Work to complete: Reproduce the lines of the material exactly, excluding every image.
### Extracted material
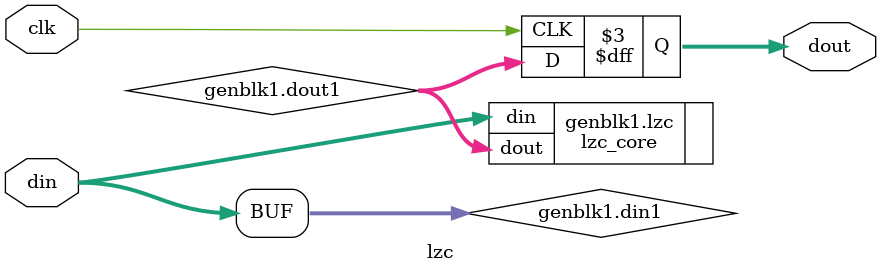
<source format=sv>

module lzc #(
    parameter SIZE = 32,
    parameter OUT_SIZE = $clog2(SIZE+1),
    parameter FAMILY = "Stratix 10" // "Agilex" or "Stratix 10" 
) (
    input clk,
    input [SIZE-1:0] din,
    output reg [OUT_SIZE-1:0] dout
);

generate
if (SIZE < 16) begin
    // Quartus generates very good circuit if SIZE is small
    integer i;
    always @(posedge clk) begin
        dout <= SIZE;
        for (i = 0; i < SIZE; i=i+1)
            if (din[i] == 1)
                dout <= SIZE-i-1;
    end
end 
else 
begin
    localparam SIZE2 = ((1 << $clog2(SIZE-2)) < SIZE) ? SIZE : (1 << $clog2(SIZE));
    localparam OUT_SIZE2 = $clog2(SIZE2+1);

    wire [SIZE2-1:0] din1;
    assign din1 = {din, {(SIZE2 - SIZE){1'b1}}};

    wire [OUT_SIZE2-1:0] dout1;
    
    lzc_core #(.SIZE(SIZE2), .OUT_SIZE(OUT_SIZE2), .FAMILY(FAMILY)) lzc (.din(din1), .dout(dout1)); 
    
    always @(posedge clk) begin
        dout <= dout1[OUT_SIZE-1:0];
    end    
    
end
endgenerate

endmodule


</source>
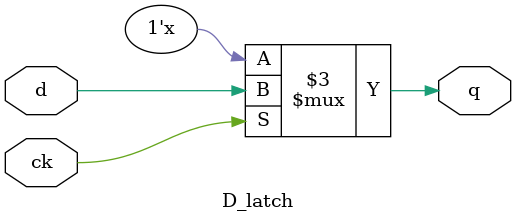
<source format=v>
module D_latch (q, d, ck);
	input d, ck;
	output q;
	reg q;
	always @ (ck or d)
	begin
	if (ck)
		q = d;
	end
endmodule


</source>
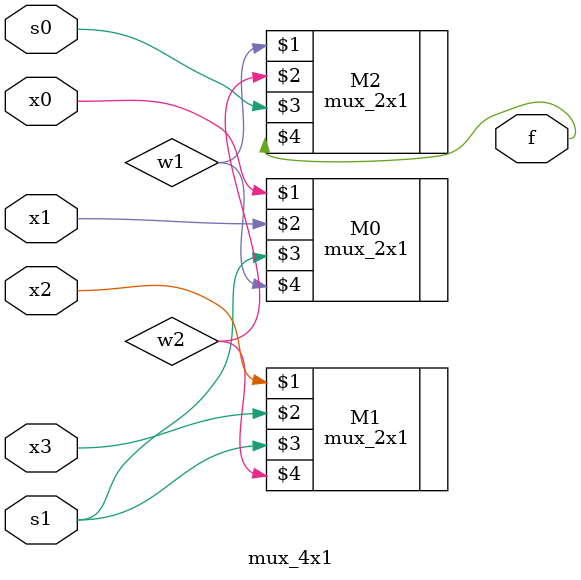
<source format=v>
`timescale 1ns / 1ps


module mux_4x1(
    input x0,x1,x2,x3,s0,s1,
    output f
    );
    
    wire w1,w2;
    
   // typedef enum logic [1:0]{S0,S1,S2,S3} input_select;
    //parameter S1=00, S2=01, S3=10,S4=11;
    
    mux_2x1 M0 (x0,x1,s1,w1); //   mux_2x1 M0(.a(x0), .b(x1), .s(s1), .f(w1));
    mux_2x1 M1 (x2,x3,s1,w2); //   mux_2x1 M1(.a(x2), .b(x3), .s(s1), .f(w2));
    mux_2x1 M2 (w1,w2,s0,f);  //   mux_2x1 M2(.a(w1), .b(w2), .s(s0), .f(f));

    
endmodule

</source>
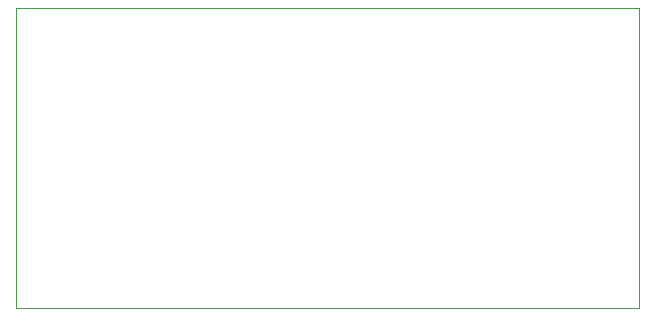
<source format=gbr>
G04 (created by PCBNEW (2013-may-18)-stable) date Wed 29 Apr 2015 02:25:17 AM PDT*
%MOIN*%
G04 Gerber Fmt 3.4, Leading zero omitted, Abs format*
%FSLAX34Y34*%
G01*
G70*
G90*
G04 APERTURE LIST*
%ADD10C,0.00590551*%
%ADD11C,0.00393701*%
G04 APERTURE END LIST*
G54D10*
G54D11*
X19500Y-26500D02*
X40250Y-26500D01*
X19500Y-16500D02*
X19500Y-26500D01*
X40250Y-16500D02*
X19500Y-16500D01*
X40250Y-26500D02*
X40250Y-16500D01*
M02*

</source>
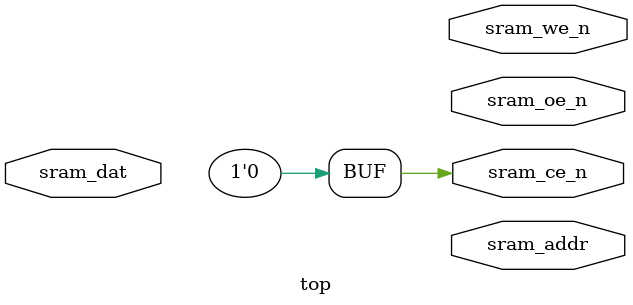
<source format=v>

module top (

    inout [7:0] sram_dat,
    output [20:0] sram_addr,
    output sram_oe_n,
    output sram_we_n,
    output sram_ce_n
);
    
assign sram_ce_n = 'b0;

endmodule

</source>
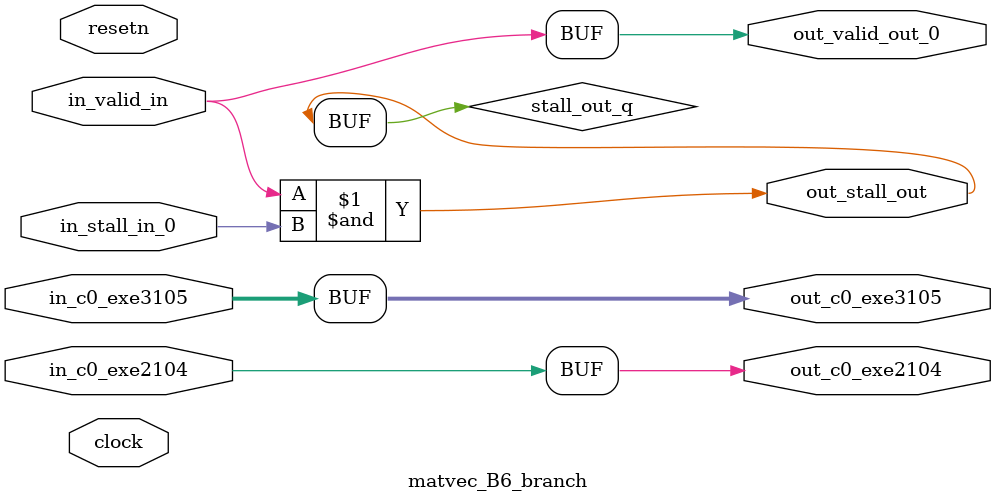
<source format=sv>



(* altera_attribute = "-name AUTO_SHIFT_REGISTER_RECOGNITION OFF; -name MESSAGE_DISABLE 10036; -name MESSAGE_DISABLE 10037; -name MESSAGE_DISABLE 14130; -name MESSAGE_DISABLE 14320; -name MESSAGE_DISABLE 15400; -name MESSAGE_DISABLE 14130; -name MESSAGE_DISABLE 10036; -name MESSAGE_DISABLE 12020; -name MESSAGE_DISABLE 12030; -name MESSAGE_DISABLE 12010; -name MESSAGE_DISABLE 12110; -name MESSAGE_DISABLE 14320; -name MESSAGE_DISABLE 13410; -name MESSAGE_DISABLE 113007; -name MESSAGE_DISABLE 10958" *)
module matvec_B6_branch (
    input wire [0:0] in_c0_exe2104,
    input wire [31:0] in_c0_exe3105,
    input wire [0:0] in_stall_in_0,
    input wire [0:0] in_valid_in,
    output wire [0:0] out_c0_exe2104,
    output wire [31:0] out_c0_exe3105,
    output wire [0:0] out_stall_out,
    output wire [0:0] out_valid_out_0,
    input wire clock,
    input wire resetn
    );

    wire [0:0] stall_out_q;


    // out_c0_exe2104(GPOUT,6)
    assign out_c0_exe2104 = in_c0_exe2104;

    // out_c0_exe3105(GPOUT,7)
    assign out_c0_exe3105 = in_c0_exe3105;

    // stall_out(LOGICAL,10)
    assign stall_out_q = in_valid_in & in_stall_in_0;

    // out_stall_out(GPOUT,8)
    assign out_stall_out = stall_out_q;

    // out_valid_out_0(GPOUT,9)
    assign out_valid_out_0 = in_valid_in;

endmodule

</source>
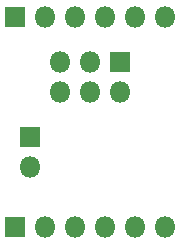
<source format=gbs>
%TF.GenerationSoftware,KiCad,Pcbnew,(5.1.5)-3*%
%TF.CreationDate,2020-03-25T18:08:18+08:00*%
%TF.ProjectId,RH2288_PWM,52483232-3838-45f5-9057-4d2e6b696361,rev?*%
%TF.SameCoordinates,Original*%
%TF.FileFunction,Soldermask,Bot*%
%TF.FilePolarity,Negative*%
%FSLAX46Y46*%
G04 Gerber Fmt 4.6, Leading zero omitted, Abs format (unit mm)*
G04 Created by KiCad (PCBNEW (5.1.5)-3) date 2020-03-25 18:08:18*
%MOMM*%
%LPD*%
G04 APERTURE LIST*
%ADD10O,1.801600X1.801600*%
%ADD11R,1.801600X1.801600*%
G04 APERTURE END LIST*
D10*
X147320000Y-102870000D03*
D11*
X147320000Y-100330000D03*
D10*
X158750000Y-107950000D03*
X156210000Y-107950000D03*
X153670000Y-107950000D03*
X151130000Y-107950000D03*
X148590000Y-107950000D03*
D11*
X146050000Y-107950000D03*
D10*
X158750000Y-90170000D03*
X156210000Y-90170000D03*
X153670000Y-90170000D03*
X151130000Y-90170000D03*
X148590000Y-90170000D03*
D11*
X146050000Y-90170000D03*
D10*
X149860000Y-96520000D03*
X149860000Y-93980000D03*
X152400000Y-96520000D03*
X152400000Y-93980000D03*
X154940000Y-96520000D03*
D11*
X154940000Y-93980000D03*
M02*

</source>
######
Task solution:
<source format=sv>

module lzc #(
    parameter SIZE = 32,
    parameter OUT_SIZE = $clog2(SIZE+1),
    parameter FAMILY = "Stratix 10" // "Agilex" or "Stratix 10" 
) (
    input clk,
    input [SIZE-1:0] din,
    output reg [OUT_SIZE-1:0] dout
);

generate
if (SIZE < 16) begin
    // Quartus generates very good circuit if SIZE is small
    integer i;
    always @(posedge clk) begin
        dout <= SIZE;
        for (i = 0; i < SIZE; i=i+1)
            if (din[i] == 1)
                dout <= SIZE-i-1;
    end
end 
else 
begin
    localparam SIZE2 = ((1 << $clog2(SIZE-2)) < SIZE) ? SIZE : (1 << $clog2(SIZE));
    localparam OUT_SIZE2 = $clog2(SIZE2+1);

    wire [SIZE2-1:0] din1;
    assign din1 = {din, {(SIZE2 - SIZE){1'b1}}};

    wire [OUT_SIZE2-1:0] dout1;
    
    lzc_core #(.SIZE(SIZE2), .OUT_SIZE(OUT_SIZE2), .FAMILY(FAMILY)) lzc (.din(din1), .dout(dout1)); 
    
    always @(posedge clk) begin
        dout <= dout1[OUT_SIZE-1:0];
    end    
    
end
endgenerate

endmodule


</source>
<source format=v>
module D_latch (q, d, ck);
	input d, ck;
	output q;
	reg q;
	always @ (ck or d)
	begin
	if (ck)
		q = d;
	end
endmodule


</source>
<source format=v>
`timescale 1ns / 1ps


module mux_4x1(
    input x0,x1,x2,x3,s0,s1,
    output f
    );
    
    wire w1,w2;
    
   // typedef enum logic [1:0]{S0,S1,S2,S3} input_select;
    //parameter S1=00, S2=01, S3=10,S4=11;
    
    mux_2x1 M0 (x0,x1,s1,w1); //   mux_2x1 M0(.a(x0), .b(x1), .s(s1), .f(w1));
    mux_2x1 M1 (x2,x3,s1,w2); //   mux_2x1 M1(.a(x2), .b(x3), .s(s1), .f(w2));
    mux_2x1 M2 (w1,w2,s0,f);  //   mux_2x1 M2(.a(w1), .b(w2), .s(s0), .f(f));

    
endmodule

</source>
<source format=gbr>
G04 (created by PCBNEW (2013-may-18)-stable) date Wed 29 Apr 2015 02:25:17 AM PDT*
%MOIN*%
G04 Gerber Fmt 3.4, Leading zero omitted, Abs format*
%FSLAX34Y34*%
G01*
G70*
G90*
G04 APERTURE LIST*
%ADD10C,0.00590551*%
%ADD11C,0.00393701*%
G04 APERTURE END LIST*
G54D10*
G54D11*
X19500Y-26500D02*
X40250Y-26500D01*
X19500Y-16500D02*
X19500Y-26500D01*
X40250Y-16500D02*
X19500Y-16500D01*
X40250Y-26500D02*
X40250Y-16500D01*
M02*

</source>
<source format=v>

module top (

    inout [7:0] sram_dat,
    output [20:0] sram_addr,
    output sram_oe_n,
    output sram_we_n,
    output sram_ce_n
);
    
assign sram_ce_n = 'b0;

endmodule

</source>
<source format=sv>



(* altera_attribute = "-name AUTO_SHIFT_REGISTER_RECOGNITION OFF; -name MESSAGE_DISABLE 10036; -name MESSAGE_DISABLE 10037; -name MESSAGE_DISABLE 14130; -name MESSAGE_DISABLE 14320; -name MESSAGE_DISABLE 15400; -name MESSAGE_DISABLE 14130; -name MESSAGE_DISABLE 10036; -name MESSAGE_DISABLE 12020; -name MESSAGE_DISABLE 12030; -name MESSAGE_DISABLE 12010; -name MESSAGE_DISABLE 12110; -name MESSAGE_DISABLE 14320; -name MESSAGE_DISABLE 13410; -name MESSAGE_DISABLE 113007; -name MESSAGE_DISABLE 10958" *)
module matvec_B6_branch (
    input wire [0:0] in_c0_exe2104,
    input wire [31:0] in_c0_exe3105,
    input wire [0:0] in_stall_in_0,
    input wire [0:0] in_valid_in,
    output wire [0:0] out_c0_exe2104,
    output wire [31:0] out_c0_exe3105,
    output wire [0:0] out_stall_out,
    output wire [0:0] out_valid_out_0,
    input wire clock,
    input wire resetn
    );

    wire [0:0] stall_out_q;


    // out_c0_exe2104(GPOUT,6)
    assign out_c0_exe2104 = in_c0_exe2104;

    // out_c0_exe3105(GPOUT,7)
    assign out_c0_exe3105 = in_c0_exe3105;

    // stall_out(LOGICAL,10)
    assign stall_out_q = in_valid_in & in_stall_in_0;

    // out_stall_out(GPOUT,8)
    assign out_stall_out = stall_out_q;

    // out_valid_out_0(GPOUT,9)
    assign out_valid_out_0 = in_valid_in;

endmodule

</source>
<source format=gbs>
%TF.GenerationSoftware,KiCad,Pcbnew,(5.1.5)-3*%
%TF.CreationDate,2020-03-25T18:08:18+08:00*%
%TF.ProjectId,RH2288_PWM,52483232-3838-45f5-9057-4d2e6b696361,rev?*%
%TF.SameCoordinates,Original*%
%TF.FileFunction,Soldermask,Bot*%
%TF.FilePolarity,Negative*%
%FSLAX46Y46*%
G04 Gerber Fmt 4.6, Leading zero omitted, Abs format (unit mm)*
G04 Created by KiCad (PCBNEW (5.1.5)-3) date 2020-03-25 18:08:18*
%MOMM*%
%LPD*%
G04 APERTURE LIST*
%ADD10O,1.801600X1.801600*%
%ADD11R,1.801600X1.801600*%
G04 APERTURE END LIST*
D10*
X147320000Y-102870000D03*
D11*
X147320000Y-100330000D03*
D10*
X158750000Y-107950000D03*
X156210000Y-107950000D03*
X153670000Y-107950000D03*
X151130000Y-107950000D03*
X148590000Y-107950000D03*
D11*
X146050000Y-107950000D03*
D10*
X158750000Y-90170000D03*
X156210000Y-90170000D03*
X153670000Y-90170000D03*
X151130000Y-90170000D03*
X148590000Y-90170000D03*
D11*
X146050000Y-90170000D03*
D10*
X149860000Y-96520000D03*
X149860000Y-93980000D03*
X152400000Y-96520000D03*
X152400000Y-93980000D03*
X154940000Y-96520000D03*
D11*
X154940000Y-93980000D03*
M02*

</source>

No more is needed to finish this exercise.